Research on Sealing Properties and its Influence Factors of Spherical Mechanical Seal Based on ANSYS



Xuhui Zhou, Zhenglin Liu*, Li Zou, Xingxin Liang, Huanjie Wang, Jun Yang
School of Energy and Power Engineering, Wuhan University of Technology, Wuhan 430063, Hubei, China


© Zhou et al.; Licensee Bentham Open.

open-access license: This is an open access article licensed under the terms of the Creative Commons Attribution-Non-Commercial 4.0 International Public License (CC BY-NC 4.0) (https://creativecommons.org/licenses/by-nc/4.0/legalcode), which permits unrestricted, non-commercial use, distribution and reproduction in any medium, provided the work is properly cited.

* Address correspondence to this author at the School of Energy and Power Engineering, Wuhan University of Technology, 1040 Heping Road, Yujiatou Campus, Wuhan 430063, People’s Republic of China; Tel: 00865-51239638; Fax: 86533886; E-mail: zlliu812@163.com


Abstract

When a marine stern shaft is bent with shafting misalignment and stern bearing wear factors, etc., the sealing properties of a plane mechanical seal is declined with the increase of both contact pressure and temperature of sealing surface, so a spherical mechanical seal which can automatically adjust the contact state of sealing surfaces is proposed to replace the plane mechanical seal in order to solve the aforementioned problems. The sealing properties of a spherical mechanical seal is directly influenced by the sealing structure size such as sealing spherical radius, the distance between stator and rotary ring seats, inner and outer diameters of stator ring. The thermal-structure coupling model of the spherical mechanical seal in underwater vehicles is built with ANSYS finite element method, and the influence of structure size on the sealing performances of the spherical mechanical seal is discussed.
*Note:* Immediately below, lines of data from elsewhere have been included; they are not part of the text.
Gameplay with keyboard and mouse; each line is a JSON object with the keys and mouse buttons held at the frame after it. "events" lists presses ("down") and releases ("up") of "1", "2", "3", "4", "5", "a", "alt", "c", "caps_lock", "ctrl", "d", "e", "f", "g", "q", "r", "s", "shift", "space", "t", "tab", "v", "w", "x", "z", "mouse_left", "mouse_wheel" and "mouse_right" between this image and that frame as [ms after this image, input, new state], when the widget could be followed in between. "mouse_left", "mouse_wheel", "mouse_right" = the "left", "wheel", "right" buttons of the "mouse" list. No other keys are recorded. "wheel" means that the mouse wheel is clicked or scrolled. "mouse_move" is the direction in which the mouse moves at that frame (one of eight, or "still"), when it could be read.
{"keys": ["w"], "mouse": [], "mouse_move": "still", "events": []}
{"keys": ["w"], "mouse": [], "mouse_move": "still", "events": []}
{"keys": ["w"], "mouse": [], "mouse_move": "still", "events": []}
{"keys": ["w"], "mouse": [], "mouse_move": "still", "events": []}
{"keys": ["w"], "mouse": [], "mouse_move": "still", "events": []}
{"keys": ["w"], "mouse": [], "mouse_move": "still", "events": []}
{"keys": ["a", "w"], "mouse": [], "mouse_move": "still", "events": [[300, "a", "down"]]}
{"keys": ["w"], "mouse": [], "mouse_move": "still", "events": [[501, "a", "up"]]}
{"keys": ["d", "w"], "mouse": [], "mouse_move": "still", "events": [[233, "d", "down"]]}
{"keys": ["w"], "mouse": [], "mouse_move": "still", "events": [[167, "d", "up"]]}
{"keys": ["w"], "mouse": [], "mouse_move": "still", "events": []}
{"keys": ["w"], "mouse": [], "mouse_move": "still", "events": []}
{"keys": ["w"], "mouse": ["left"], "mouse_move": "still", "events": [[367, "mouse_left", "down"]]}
The study results show that as spherical radius is increased, the contact region of spherical sealing surfaces is decreased and the opening region is expanded, and the highest temperature and maximum contact pressure on the spherical sealing surfaces are raised. As inner or outer diameter of stator ring is increased, the maximum contact pressure of the former is raised, and one of the latter is declined, but the highest temperatures of both on sealing surfaces are enhanced linearly. When the distance between static and rotary ring seats is increased, the highest temperature of sealing surface and maximum contact pressure are increased in a nonlinear way. These conclusions are of important theoretical significance and engineering application value for the structure optimization of spherical mechanical seals in vessels, particularly underwater vehicles.

Keywords: Contact pressure, Deformation, Finite element method, Spherical mechanical seal, Thermal-structure coupling model, Temperature.